For Thousands of Years, People Have Been Obsessed With Fat-Tailed Sheep
Writers and artists found them entrancing.
According to Herodotus, the fifth-century “father of history,” travelers in Arabia would without a doubt encounter flying snakes, birds building nests out of cinnamon, and sheep whose massive tails dragged on the ground. To avoid damage to said tails, shepherds with carpentry skills built them supportive, wheeled carts. Herodotus, who lived in Greek cities such as Athens when he wasn’t traveling, filled his histories with tall tales that he heard. But the fat-tailed sheep are very much real.
That fact comes as no surprise to much of the world, since some 25 percent of the world’s sheep are fat-tailed varieties, according to the Oxford Companion to Food. For millennia, people have bred sheep with huge, fat-heavy tails, which can be found mainly in the Middle East, Central Asia, and Africa. Some breeds have heavy, curled tails, while others look like paddles. The tails of Awassi sheep can weigh around 26 pounds, which is modest compared to an 80-pound sheep tail described by 16th-century chronicler Leo Africanus.
For sheep, extra tail fat provides energy reserves in harsh climates. But for humans, the appeal is more culinary: Fat from the tail serves as an excellent preservative and cooking fat. Since tail fat is exposed to cold more often, According to food historian Charles Perry, it has a low melting point that contributes to a buttery rather than a waxy texture. Lebanese awarma, for example, consists of chopped lamb preserved in copious amounts of tail fat. A type of confit, it’s often served as an accompaniment to eggs or hummus.

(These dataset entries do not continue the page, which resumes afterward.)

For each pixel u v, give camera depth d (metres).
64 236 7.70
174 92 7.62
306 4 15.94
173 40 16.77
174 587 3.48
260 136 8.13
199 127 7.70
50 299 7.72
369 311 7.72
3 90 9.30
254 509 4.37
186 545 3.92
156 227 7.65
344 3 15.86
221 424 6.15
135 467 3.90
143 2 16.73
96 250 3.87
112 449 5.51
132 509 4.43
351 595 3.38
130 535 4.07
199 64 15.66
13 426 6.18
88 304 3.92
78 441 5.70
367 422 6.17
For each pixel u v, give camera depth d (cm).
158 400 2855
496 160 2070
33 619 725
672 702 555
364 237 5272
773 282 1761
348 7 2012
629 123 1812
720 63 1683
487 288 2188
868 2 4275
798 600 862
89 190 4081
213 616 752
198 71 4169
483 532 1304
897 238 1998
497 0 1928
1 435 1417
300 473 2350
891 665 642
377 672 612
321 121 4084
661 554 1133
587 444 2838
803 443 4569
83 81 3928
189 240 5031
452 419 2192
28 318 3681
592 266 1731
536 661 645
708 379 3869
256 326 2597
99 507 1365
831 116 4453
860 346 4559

Artists from Israel to India immortalized fat-tailed sheep with rock paintings, mosaics, and glorious golden canvases. There’s even a mention of fat-tailed sheep in the Bible. But to Europeans and Americans, who were used to thin-tailed sheep, the creatures were a jaw-dropping concept. Combined with the idea of tail carts, writes Jeremy Strong, fat-tailed sheep have “compelled the fascination of writers for at least 2,500 years.”
Travel accounts and farmer’s almanacs up until the 20th century breathlessly described fat-tailed sheep à la Herodotus: complete with the attached cart. Such descriptions led skeptics to question whether sheep with tail carts were mythical, on par with cinnamon birds. Yet while photographic evidence of modern tail-protectors is scant, scholar John Goodridge argues that they’re very real, and cites 19th- and 20th-century references to sheep-tail carts in Afghanistan.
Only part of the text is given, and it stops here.